We do not grind the 4\times 4 Riccati solution by hand — that is the
computer's job — but the structure is everything from this stage: a quadratic cost, a
Riccati matrix, a linear feedback gain, a stable closed loop. Conceptually
K comes out with a sizeable k_3 (react hard to
angle) and a smaller k_1 (nudge the cart back), and the pole balances.
-
Linearise about upright to get a controllable 4-state LTI model
\dot{x} = Ax + Bu.
-
Pick Q \succeq 0 (heavy on angle) and
R = \rho \succ 0; solve the ARE for
P; set K = R^{-1} B^{\mathsf{T}} P.
-
The feedback u = -Kx stabilises the upright equilibrium; raising
\rho trades a gentler, lower-effort controller against a slower
recovery.
Catching the fall
Knock the pole off vertical and watch the LQR feedback catch it. The curve is the pole angle
\theta(t) under u = -Kx — a damped oscillation
decaying back to upright, \theta = 0. Slide the initial lean
\theta_0 to perturb it, and slide the force weight
R = \rho: a small \rho makes
force cheap, so the gain is large and the pole snaps upright fast and tight; a large
\rho charges heavily for force, so the controller is gentle and the pole
sways back slowly. That is the aggressiveness-versus-effort dial of LQR, made physical.

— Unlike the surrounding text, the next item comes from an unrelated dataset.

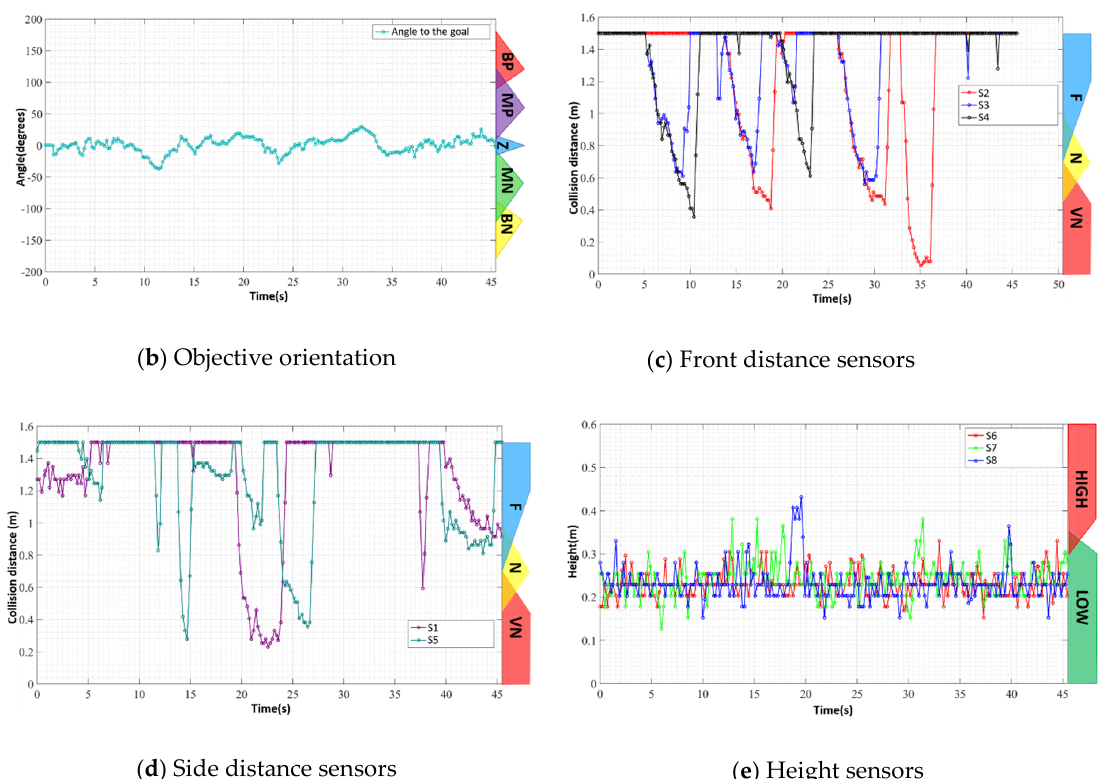
Figure 23. Sensor and actuator data during route 3.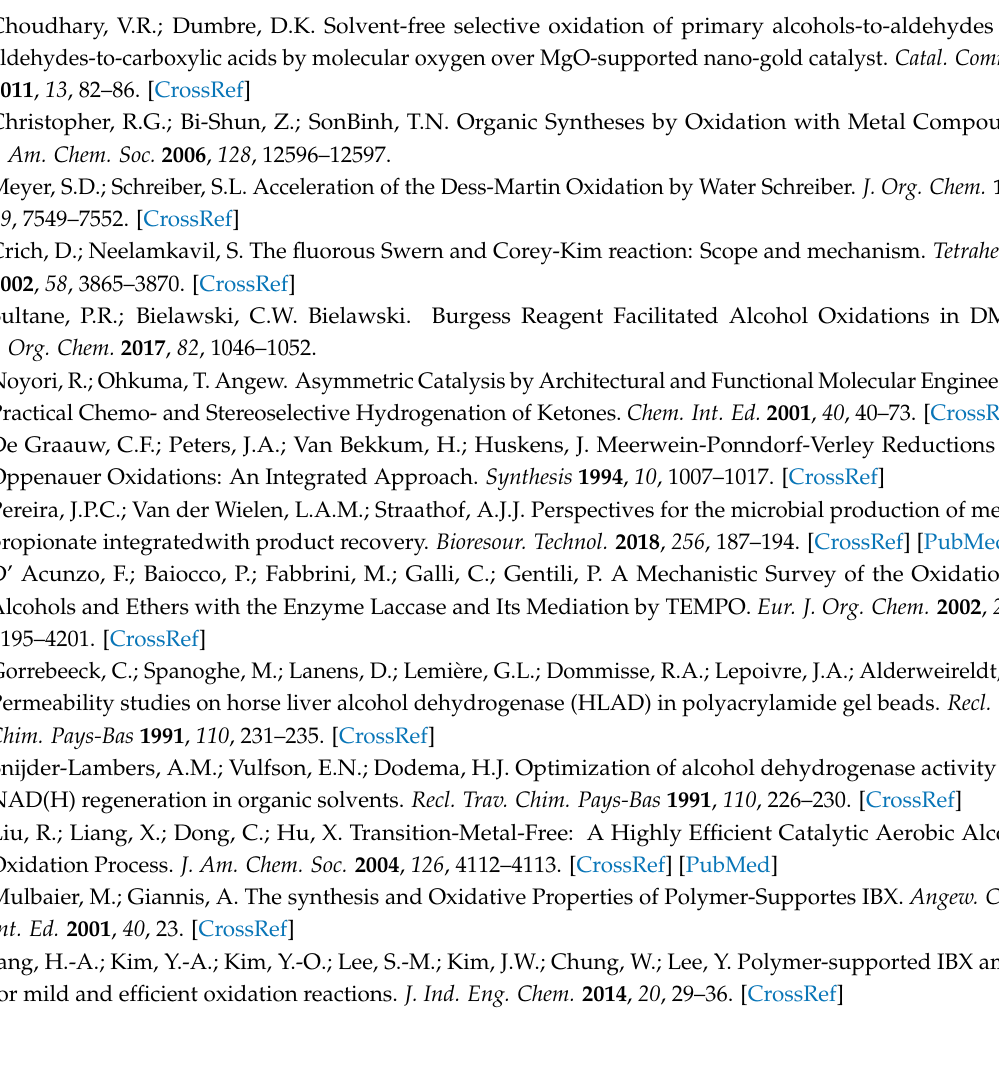
Figure S1: original mass spectra of compounds 9 – 16 ; Figure S2: FTIR analysis of oxMWCNTs I ; Figure S3: FTIR analysis of II A ; Figure S4: FTIR analysis of III A ; Figure S5: FTIR analysis of IV A ; Figure S6: SEM Back Scattered Electrons (BSE) analysis of VIII B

Cart-pole is the rite of passage twice over. In control it is the first nonlinear, unstable plant
every student stabilises — small enough to grasp, hard enough to matter. In
reinforcement learning it is “CartPole”, the canonical first
environment: an agent that knows nothing of A,
B or a Riccati equation learns to balance the pole by trial and reward.
The two cultures meet on the same little cart — LQR computes the optimal feedback from a model;
RL discovers a policy without one, and on this linear problem it converges toward the
very same linear
feedback LQR hands you in closed form.